NMR spectroscopic evidence and molecular dynamics studies on inclusion and non-inclusion phenomena between β-cyclodextrin and new anti-Alzheimer's drugs tacrine (CI-970), velnacrine (HP-029) and suronacrine (HP-128)
Abstract
The formation of supramolecular complexes of β-CD with new generation anti-Alzheimer's agents of the 1,2,3,4-tetrahydro-9-aminoacridine family (tacrine hydrochloride, 1, velnacrine maleate, 2 and suronacrine maleate, 3), has been studied using molecular dynamics (MD) simulations both in vacuo and with a water sphere. High-field NMR experiments for 1 and 2 gave experimental evidence of their effective non-inclusion. However, earlier NMR studies demonstrated inclusion of 3 on the basis of the observed upfield shifts of the 3-H and 5-H protons of the β-CD cavity.

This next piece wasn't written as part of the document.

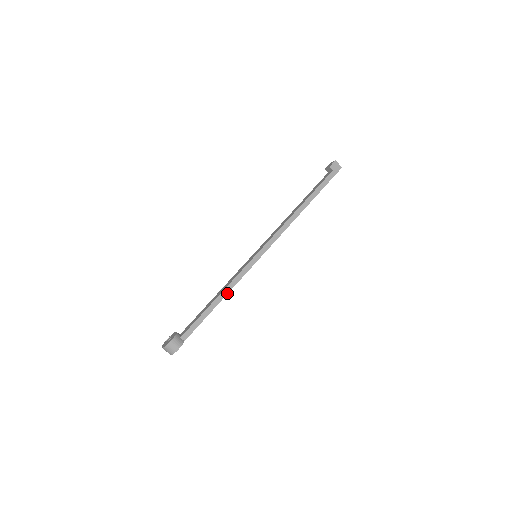
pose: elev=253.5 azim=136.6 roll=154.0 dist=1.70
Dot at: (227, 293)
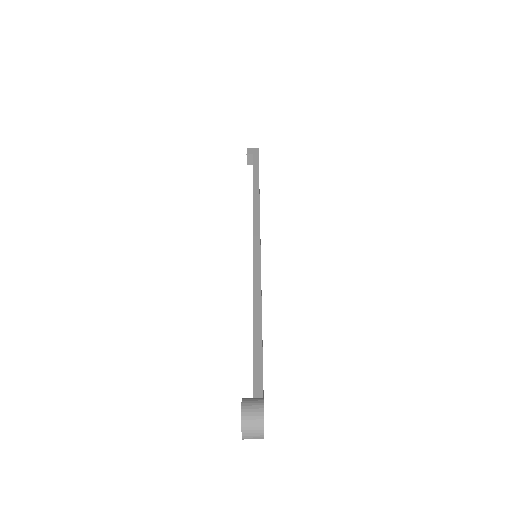
Dot at: (260, 305)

MD calculations performed for molecules in vacuo gave uncertain results that evidenced failure of this model to reproduce consistently the set of the three experiments. Such a failure was overcome by including explicitly water molecules in the model, thus showing that an oversimplified model for modelling complexes of charged molecules is susceptible to incorrect conclusions.
The calculations performed for cations 1, 2 and 3 in the water sphere also showed that 1 and 2 are more hydrophilic than 3. This suggests that the relative strength of the solvation and of the complex formation constants favours complexation of 3 instead of its non-inclusion, and vice versa in the cases of 1 and 2.
An important general aspect of β-CD supramolecular complexes of charged species was found to be controlled by the solvation effects that must be necessarily included to correctly model, in the absence of safe experimental information like that coming from NMR, inclusion or non-inclusion of a guest into the host.